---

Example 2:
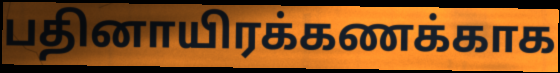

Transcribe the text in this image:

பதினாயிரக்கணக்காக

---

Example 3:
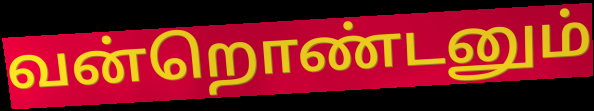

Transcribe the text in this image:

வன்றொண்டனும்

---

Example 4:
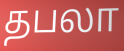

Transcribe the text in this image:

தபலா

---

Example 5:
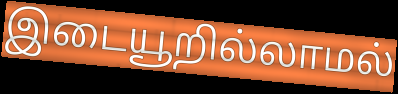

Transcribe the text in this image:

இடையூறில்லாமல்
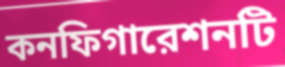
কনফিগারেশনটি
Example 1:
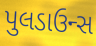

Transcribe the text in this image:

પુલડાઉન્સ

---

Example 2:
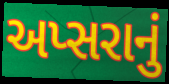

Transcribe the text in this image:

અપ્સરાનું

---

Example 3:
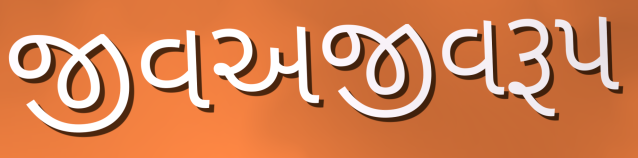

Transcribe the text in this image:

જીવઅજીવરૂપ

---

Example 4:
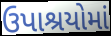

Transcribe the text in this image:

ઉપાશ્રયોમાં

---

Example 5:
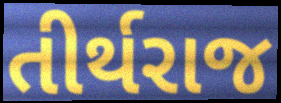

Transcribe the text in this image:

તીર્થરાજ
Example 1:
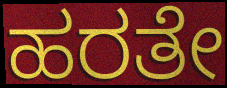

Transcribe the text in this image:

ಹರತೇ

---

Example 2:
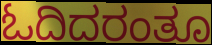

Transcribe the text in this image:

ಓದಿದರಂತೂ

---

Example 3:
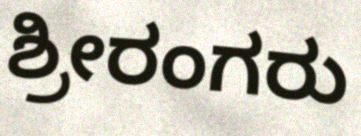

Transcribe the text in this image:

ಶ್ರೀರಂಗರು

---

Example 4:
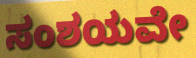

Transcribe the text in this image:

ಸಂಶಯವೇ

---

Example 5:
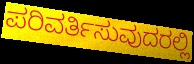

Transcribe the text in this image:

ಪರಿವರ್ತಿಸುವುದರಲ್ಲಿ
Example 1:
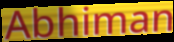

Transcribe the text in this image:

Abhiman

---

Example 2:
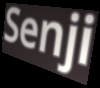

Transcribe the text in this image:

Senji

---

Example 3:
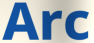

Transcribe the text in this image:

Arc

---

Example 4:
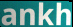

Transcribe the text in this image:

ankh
# # # #
What this task involves: Reproduce all of the material above word for word, leaving out the pictures.

Exercise solution:
---

Example 2:

Transcribe the text in this image:

பதினாயிரக்கணக்காக

---

Example 3:

Transcribe the text in this image:

வன்றொண்டனும்

---

Example 4:

Transcribe the text in this image:

தபலா

---

Example 5:

Transcribe the text in this image:

இடையூறில்லாமல்
কনফিগারেশনটি
Example 1:

Transcribe the text in this image:

પુલડાઉન્સ

---

Example 2:

Transcribe the text in this image:

અપ્સરાનું

---

Example 3:

Transcribe the text in this image:

જીવઅજીવરૂપ

---

Example 4:

Transcribe the text in this image:

ઉપાશ્રયોમાં

---

Example 5:

Transcribe the text in this image:

તીર્થરાજ
Example 1:

Transcribe the text in this image:

ಹರತೇ

---

Example 2:

Transcribe the text in this image:

ಓದಿದರಂತೂ

---

Example 3:

Transcribe the text in this image:

ಶ್ರೀರಂಗರು

---

Example 4:

Transcribe the text in this image:

ಸಂಶಯವೇ

---

Example 5:

Transcribe the text in this image:

ಪರಿವರ್ತಿಸುವುದರಲ್ಲಿ
Example 1:

Transcribe the text in this image:

Abhiman

---

Example 2:

Transcribe the text in this image:

Senji

---

Example 3:

Transcribe the text in this image:

Arc

---

Example 4:

Transcribe the text in this image:

ankh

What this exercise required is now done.